We will never get beyond the “conclusion” and in to “case closed” in this case because:
– the chair has since been destroyed (the chair he was in that day was not the Trac Fab chair, it was a conventional wheeled power chair so the “remote control killer crowd” aren’t playing with a full deck)
– there was no autopsy
– the video shows he was alone and “video mental condition interpreters” opinions aside, he clearly stops and then after a moment, powers directly ahead into the deepest part of the pool.
My “video mental condition” interpretation of that segment of the video is he intentionally maneuvered to a twisty part of the pool, that just happens to be at the deepest part, aligned himself, contemplated what he was doing and then powered intentionally into the water.

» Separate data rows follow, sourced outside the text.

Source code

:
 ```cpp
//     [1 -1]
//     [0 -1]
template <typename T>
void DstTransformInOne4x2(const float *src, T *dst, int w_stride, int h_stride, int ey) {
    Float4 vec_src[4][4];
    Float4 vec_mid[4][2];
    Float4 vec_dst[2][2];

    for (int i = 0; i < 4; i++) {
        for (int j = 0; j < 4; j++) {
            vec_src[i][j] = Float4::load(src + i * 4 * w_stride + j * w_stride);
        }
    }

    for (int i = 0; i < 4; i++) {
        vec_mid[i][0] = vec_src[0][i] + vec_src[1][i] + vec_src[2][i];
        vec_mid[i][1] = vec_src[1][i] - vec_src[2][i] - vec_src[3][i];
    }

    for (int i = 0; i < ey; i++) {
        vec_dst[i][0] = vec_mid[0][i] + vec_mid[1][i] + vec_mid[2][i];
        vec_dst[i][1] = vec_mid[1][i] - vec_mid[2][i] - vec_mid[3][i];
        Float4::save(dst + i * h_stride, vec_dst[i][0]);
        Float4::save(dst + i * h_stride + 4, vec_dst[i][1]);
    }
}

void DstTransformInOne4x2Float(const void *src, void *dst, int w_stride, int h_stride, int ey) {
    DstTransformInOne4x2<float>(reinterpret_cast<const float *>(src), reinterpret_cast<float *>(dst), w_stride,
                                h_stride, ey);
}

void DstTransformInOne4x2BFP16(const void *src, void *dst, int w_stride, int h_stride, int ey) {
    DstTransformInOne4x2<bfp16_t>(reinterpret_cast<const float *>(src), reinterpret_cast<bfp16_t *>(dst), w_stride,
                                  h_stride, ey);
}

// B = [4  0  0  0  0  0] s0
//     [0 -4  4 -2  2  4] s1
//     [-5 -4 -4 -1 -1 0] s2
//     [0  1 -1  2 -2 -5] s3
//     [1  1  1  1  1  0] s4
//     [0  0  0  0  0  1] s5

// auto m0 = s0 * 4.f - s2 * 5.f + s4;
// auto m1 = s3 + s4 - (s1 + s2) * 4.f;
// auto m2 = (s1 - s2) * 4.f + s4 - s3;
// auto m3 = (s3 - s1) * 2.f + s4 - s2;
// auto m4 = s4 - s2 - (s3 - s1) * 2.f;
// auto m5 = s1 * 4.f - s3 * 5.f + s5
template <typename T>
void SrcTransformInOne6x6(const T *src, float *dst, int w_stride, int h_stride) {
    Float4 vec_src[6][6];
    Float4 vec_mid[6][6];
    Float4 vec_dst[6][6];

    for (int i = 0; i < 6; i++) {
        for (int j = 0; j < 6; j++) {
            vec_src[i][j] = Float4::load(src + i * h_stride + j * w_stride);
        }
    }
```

Did his morally questionable wife cause the despair that drove him to that action? Maybe, there have been plenty of allegations about her lack of care around that time. Was the DIQ a proximate cause of her lack of attention to her husband? Maybe, again plenty of allegations. What does all of that add up to? A big fat non-prosecutable maybe.
What do we know for a fact? The DIQ has been married 3 times now and is clearly not qualified to serve as a minister of the Christian faith. One of his wives is dead from another interesting suicide. His first wife has multiple claims against him. There are now multiple allegations of “abuse in office”. How he still has followers is beyond me. (followers = sycophants maybe?)